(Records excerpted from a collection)
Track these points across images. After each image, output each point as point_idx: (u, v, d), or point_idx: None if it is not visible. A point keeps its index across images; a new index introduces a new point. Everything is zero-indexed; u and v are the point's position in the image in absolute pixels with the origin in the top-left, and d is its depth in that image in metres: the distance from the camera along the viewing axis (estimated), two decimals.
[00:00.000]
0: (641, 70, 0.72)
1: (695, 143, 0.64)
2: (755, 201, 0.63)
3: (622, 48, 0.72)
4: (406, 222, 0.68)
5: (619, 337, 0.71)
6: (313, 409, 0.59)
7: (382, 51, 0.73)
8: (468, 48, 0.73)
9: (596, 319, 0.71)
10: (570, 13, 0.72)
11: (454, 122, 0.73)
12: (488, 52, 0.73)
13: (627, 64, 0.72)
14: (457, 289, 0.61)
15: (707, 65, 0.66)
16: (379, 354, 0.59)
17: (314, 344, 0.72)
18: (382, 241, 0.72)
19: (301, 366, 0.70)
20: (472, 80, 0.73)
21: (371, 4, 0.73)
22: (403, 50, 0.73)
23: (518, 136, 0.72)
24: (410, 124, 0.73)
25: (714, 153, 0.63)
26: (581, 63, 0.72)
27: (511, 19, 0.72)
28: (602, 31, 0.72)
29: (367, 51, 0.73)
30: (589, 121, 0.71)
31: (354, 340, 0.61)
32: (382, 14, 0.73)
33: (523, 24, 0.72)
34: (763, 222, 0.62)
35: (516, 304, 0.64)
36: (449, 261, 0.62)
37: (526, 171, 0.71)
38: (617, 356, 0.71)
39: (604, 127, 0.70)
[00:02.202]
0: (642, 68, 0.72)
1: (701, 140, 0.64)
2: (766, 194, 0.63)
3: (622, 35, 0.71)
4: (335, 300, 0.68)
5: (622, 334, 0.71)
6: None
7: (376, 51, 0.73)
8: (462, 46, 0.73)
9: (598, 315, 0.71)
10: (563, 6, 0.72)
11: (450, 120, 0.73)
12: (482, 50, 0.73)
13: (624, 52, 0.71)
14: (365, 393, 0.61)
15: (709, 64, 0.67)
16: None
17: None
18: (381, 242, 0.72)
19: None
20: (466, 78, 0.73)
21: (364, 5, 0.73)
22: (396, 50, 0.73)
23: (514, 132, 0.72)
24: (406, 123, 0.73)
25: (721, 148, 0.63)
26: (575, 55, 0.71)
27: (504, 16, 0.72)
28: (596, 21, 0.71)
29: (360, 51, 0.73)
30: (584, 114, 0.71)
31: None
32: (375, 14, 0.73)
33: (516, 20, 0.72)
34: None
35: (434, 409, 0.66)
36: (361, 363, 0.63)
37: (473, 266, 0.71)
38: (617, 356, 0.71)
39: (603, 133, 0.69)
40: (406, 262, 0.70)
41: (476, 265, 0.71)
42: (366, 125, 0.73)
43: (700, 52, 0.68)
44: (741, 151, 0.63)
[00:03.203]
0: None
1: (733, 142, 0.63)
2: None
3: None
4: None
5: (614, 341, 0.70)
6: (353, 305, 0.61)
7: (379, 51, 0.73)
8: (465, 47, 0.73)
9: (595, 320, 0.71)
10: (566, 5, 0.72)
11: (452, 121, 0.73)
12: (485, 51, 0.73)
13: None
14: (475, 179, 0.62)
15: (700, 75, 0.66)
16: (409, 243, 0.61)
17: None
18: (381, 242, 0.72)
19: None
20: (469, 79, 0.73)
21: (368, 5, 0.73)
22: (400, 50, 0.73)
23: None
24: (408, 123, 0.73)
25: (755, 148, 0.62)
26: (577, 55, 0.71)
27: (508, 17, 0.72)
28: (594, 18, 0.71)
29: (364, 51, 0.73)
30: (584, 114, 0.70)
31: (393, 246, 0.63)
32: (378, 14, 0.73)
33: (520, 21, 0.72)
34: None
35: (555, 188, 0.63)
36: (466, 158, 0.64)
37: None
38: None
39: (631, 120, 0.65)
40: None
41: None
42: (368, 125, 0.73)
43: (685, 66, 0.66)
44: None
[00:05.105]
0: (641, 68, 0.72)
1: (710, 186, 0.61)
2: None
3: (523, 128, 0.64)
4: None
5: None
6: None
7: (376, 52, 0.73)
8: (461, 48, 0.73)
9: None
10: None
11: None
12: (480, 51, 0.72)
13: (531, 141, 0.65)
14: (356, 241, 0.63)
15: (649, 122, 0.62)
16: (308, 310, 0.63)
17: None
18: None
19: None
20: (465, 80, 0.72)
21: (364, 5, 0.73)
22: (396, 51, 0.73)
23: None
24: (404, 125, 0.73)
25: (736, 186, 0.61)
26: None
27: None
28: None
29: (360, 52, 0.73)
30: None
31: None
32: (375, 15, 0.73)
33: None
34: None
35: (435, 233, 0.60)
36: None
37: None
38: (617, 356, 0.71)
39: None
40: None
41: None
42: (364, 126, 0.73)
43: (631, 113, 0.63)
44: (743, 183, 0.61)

*Required work*. The full set of lines above should be retyped without a single change.

*Task solution*.
Track these points across images. After each image, output each point as point_idx: (u, v, d), or point_idx: None if it is not visible. A point keeps its index across images; a new index introduces a new point. Everything is zero-indexed; u and v are the point's position in the image in absolute pixels with the origin in the top-left, and d is its depth in that image in metres: the distance from the camera along the viewing axis (estimated), two decimals.
[00:00.000]
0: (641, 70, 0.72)
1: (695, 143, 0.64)
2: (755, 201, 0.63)
3: (622, 48, 0.72)
4: (406, 222, 0.68)
5: (619, 337, 0.71)
6: (313, 409, 0.59)
7: (382, 51, 0.73)
8: (468, 48, 0.73)
9: (596, 319, 0.71)
10: (570, 13, 0.72)
11: (454, 122, 0.73)
12: (488, 52, 0.73)
13: (627, 64, 0.72)
14: (457, 289, 0.61)
15: (707, 65, 0.66)
16: (379, 354, 0.59)
17: (314, 344, 0.72)
18: (382, 241, 0.72)
19: (301, 366, 0.70)
20: (472, 80, 0.73)
21: (371, 4, 0.73)
22: (403, 50, 0.73)
23: (518, 136, 0.72)
24: (410, 124, 0.73)
25: (714, 153, 0.63)
26: (581, 63, 0.72)
27: (511, 19, 0.72)
28: (602, 31, 0.72)
29: (367, 51, 0.73)
30: (589, 121, 0.71)
31: (354, 340, 0.61)
32: (382, 14, 0.73)
33: (523, 24, 0.72)
34: (763, 222, 0.62)
35: (516, 304, 0.64)
36: (449, 261, 0.62)
37: (526, 171, 0.71)
38: (617, 356, 0.71)
39: (604, 127, 0.70)
[00:02.202]
0: (642, 68, 0.72)
1: (701, 140, 0.64)
2: (766, 194, 0.63)
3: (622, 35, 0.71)
4: (335, 300, 0.68)
5: (622, 334, 0.71)
6: None
7: (376, 51, 0.73)
8: (462, 46, 0.73)
9: (598, 315, 0.71)
10: (563, 6, 0.72)
11: (450, 120, 0.73)
12: (482, 50, 0.73)
13: (624, 52, 0.71)
14: (365, 393, 0.61)
15: (709, 64, 0.67)
16: None
17: None
18: (381, 242, 0.72)
19: None
20: (466, 78, 0.73)
21: (364, 5, 0.73)
22: (396, 50, 0.73)
23: (514, 132, 0.72)
24: (406, 123, 0.73)
25: (721, 148, 0.63)
26: (575, 55, 0.71)
27: (504, 16, 0.72)
28: (596, 21, 0.71)
29: (360, 51, 0.73)
30: (584, 114, 0.71)
31: None
32: (375, 14, 0.73)
33: (516, 20, 0.72)
34: None
35: (434, 409, 0.66)
36: (361, 363, 0.63)
37: (473, 266, 0.71)
38: (617, 356, 0.71)
39: (603, 133, 0.69)
40: (406, 262, 0.70)
41: (476, 265, 0.71)
42: (366, 125, 0.73)
43: (700, 52, 0.68)
44: (741, 151, 0.63)
[00:03.203]
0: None
1: (733, 142, 0.63)
2: None
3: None
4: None
5: (614, 341, 0.70)
6: (353, 305, 0.61)
7: (379, 51, 0.73)
8: (465, 47, 0.73)
9: (595, 320, 0.71)
10: (566, 5, 0.72)
11: (452, 121, 0.73)
12: (485, 51, 0.73)
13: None
14: (475, 179, 0.62)
15: (700, 75, 0.66)
16: (409, 243, 0.61)
17: None
18: (381, 242, 0.72)
19: None
20: (469, 79, 0.73)
21: (368, 5, 0.73)
22: (400, 50, 0.73)
23: None
24: (408, 123, 0.73)
25: (755, 148, 0.62)
26: (577, 55, 0.71)
27: (508, 17, 0.72)
28: (594, 18, 0.71)
29: (364, 51, 0.73)
30: (584, 114, 0.70)
31: (393, 246, 0.63)
32: (378, 14, 0.73)
33: (520, 21, 0.72)
34: None
35: (555, 188, 0.63)
36: (466, 158, 0.64)
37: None
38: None
39: (631, 120, 0.65)
40: None
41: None
42: (368, 125, 0.73)
43: (685, 66, 0.66)
44: None
[00:05.105]
0: (641, 68, 0.72)
1: (710, 186, 0.61)
2: None
3: (523, 128, 0.64)
4: None
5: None
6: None
7: (376, 52, 0.73)
8: (461, 48, 0.73)
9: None
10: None
11: None
12: (480, 51, 0.72)
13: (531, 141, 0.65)
14: (356, 241, 0.63)
15: (649, 122, 0.62)
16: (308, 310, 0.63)
17: None
18: None
19: None
20: (465, 80, 0.72)
21: (364, 5, 0.73)
22: (396, 51, 0.73)
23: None
24: (404, 125, 0.73)
25: (736, 186, 0.61)
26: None
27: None
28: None
29: (360, 52, 0.73)
30: None
31: None
32: (375, 15, 0.73)
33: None
34: None
35: (435, 233, 0.60)
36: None
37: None
38: (617, 356, 0.71)
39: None
40: None
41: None
42: (364, 126, 0.73)
43: (631, 113, 0.63)
44: (743, 183, 0.61)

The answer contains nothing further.